A few years ago the Consul at the Guatemalan embassy asked V to keep an eye on a young compatriot called Ana. Her rich boyfriend had come up with an original ruse for ending their relationship − buying her a one-way ticket to the UK and promising to meet her here (which of course he didn't).
After her pocket money ran out the only accommodation the embassy could find for Ana was in an Opus Dei house in Hamstead. Whenever V went to visit her they practically refused to let her leave before she had confessed all her sins! Nutters. In the end Ana came to stay with us and saved up enough to return to Guatemala, still convinced that it had all been a horrible misunderstanding. We never heard from her again.
Friday, May 19, 2006
Arang
I haven't been so pleased to discover a new dining in London for a long time. My cousin and I were the only natives in a big room full of strikingly attractive young Koreans collectively poking away at the barbecues set the middle of every table.
Perhaps because I booked in advance the manager made a fuss over us all evening and sent over a plate of fresh fruit on the house for dessert. Joel had also recommended the cold noodle soup with pear which I managed to get appended to the set menu - delicious. The waitress instructed me how to add just the right quantities of (English?) mustard and vinegar to this delicately sweet broth.
As with most of these places tried out for the first time, the trick for all future visits will be to eat less!
There's a curiousity-inducing cocktail bar in the basement that is certainly private, and possibly only admits the sharper-dressed sort of Koreans. I didn't get much further than a hand on the glass door.
Tuesday, May 16, 2006
Collapse
In an early chapter on corporate responsibility for environmental "clean-ups" in Montana, his conclusions are quite refreshing: "We the public bear the ultimate responsibility. Only when the public pressures its politicians into passing laws demanding different behavior from mining companies will companies behave differently: otherwise, the companies would be operating as charities and would be violating their responsibility to their shareholders."

Work to complete »
1. In the blog excerpt, what did the manager send over on the house for dessert?
2. Retype the stretch of the blog excerpt from "Friday, May 19, 2006" through "delicately sweet broth.".
3. Decide whether each statement agrees with the blog excerpt, answering yes or no and quoting the words that settle it.
(a) Ana eventually returned to Guatemala.
(b) The writer ate at Arang with a cousin.
(c) The writer went inside the basement cocktail bar.
The records placed after this point are not needed.

Entries provided »
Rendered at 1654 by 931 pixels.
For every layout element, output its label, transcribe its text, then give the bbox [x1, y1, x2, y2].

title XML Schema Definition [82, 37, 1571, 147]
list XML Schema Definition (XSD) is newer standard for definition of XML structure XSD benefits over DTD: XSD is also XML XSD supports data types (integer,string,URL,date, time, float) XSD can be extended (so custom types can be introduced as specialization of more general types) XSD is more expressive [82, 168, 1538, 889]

---

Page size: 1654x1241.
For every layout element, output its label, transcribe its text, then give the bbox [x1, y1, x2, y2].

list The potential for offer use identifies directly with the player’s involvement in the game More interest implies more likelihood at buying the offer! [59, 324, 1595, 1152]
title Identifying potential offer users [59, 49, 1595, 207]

Task-by-task outputs »
1. A plate of fresh fruit.

2.
Friday, May 19, 2006
Arang
I haven't been so pleased to discover a new dining in London for a long time. My cousin and I were the only natives in a big room full of strikingly attractive young Koreans collectively poking away at the barbecues set the middle of every table.
Perhaps because I booked in advance the manager made a fuss over us all evening and sent over a plate of fresh fruit on the house for dessert. Joel had also recommended the cold noodle soup with pear which I managed to get appended to the set menu - delicious. The waitress instructed me how to add just the right quantities of (English?) mustard and vinegar to this delicately sweet broth.

3.
(a) Yes: "saved up enough to return to Guatemala"
(b) Yes: "My cousin and I were the only natives in a big room"
(c) No: "I didn't get much further than a hand on the glass door."